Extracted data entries
= = = =
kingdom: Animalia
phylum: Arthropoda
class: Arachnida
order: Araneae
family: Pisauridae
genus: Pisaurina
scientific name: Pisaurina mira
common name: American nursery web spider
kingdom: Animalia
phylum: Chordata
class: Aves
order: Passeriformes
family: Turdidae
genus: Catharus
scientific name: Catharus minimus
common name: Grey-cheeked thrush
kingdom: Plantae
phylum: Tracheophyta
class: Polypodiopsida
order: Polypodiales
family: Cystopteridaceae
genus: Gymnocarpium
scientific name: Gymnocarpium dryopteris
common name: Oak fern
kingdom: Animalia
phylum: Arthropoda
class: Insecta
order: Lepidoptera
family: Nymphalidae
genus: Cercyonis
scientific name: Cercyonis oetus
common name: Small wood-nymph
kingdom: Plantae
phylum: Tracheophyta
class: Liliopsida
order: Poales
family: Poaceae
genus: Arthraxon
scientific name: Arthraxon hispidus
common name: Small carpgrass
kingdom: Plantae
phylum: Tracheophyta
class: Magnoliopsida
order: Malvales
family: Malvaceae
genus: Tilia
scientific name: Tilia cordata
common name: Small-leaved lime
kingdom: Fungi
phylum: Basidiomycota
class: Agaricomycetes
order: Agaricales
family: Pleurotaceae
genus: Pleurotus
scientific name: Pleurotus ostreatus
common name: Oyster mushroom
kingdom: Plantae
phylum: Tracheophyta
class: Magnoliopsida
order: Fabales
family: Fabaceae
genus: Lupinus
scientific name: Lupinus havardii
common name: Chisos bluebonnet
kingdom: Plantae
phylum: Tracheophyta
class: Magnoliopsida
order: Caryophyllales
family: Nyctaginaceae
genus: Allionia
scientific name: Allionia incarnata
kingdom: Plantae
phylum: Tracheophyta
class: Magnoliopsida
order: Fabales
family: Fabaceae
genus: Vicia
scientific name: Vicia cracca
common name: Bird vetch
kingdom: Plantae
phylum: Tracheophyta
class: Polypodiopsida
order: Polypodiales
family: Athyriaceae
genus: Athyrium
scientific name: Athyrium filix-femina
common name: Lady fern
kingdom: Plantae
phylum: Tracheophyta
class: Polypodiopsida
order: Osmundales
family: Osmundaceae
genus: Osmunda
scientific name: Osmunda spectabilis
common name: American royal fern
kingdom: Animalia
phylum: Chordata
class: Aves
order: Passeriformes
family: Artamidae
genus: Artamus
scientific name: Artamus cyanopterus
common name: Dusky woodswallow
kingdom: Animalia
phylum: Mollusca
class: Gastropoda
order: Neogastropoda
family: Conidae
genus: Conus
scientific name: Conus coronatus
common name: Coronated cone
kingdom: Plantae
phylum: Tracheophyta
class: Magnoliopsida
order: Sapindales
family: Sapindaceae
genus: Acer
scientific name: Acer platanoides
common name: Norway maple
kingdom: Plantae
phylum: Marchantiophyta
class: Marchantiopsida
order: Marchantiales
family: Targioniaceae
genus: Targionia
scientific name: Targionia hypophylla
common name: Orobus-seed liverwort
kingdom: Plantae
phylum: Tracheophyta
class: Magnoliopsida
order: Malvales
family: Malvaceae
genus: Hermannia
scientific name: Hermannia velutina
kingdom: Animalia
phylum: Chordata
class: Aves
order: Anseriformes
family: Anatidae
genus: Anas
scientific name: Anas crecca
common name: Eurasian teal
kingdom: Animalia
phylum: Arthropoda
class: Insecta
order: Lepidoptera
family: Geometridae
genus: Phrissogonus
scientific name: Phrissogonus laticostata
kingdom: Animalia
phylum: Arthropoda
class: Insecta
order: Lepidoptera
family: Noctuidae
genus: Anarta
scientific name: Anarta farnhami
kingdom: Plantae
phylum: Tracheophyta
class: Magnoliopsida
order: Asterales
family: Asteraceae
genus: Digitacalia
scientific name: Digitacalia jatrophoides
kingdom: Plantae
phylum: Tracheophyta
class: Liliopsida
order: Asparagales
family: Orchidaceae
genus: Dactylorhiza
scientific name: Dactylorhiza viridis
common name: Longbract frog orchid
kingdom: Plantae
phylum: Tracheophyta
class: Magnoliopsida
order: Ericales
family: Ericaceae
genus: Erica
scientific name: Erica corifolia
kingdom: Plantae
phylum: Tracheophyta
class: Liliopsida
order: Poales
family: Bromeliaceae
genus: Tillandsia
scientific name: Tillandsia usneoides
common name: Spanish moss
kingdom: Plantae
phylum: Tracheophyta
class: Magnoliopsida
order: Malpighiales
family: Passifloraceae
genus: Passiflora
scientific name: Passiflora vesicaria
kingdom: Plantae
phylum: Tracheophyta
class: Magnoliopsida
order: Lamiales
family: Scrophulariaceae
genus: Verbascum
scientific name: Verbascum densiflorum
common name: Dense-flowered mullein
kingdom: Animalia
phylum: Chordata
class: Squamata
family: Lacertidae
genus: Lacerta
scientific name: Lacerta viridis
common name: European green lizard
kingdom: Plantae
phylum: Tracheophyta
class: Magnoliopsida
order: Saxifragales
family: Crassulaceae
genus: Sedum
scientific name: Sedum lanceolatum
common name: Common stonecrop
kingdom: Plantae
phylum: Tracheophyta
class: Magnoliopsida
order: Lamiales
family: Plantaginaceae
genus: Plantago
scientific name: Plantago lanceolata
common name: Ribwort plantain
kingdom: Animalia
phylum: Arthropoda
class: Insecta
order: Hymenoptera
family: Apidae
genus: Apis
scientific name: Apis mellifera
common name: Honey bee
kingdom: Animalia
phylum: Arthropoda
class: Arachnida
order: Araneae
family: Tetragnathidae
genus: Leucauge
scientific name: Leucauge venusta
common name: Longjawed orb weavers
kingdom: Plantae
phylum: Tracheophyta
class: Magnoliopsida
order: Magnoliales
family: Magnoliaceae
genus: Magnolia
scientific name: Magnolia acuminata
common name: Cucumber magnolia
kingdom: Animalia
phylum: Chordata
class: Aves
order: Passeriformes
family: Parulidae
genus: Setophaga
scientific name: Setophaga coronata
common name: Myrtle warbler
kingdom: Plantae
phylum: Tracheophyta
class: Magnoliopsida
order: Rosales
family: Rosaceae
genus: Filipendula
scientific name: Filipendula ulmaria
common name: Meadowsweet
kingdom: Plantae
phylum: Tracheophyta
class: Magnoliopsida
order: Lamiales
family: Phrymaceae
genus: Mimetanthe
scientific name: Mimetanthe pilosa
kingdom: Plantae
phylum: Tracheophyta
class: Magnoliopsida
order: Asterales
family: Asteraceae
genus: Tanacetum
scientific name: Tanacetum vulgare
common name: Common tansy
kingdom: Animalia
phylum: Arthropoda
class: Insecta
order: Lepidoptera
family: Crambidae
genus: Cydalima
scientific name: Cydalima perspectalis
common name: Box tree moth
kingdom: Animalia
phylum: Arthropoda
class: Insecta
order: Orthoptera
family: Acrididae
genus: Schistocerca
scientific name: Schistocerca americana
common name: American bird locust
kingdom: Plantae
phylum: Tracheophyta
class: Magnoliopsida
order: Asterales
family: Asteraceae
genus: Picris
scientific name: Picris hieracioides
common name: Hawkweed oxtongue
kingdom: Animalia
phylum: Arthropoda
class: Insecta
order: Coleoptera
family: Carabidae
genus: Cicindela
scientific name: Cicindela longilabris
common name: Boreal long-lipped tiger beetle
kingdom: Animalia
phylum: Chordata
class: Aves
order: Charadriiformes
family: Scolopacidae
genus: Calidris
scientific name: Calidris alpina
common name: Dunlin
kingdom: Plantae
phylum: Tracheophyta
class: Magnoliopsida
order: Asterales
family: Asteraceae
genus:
= = = =
> _SET EXERCISE_
Pull out each line of the items above that contains the word "fern".

> _OUTPUT OF THE EXERCISE_
common name: Oak fern
common name: Lady fern
common name: American royal fern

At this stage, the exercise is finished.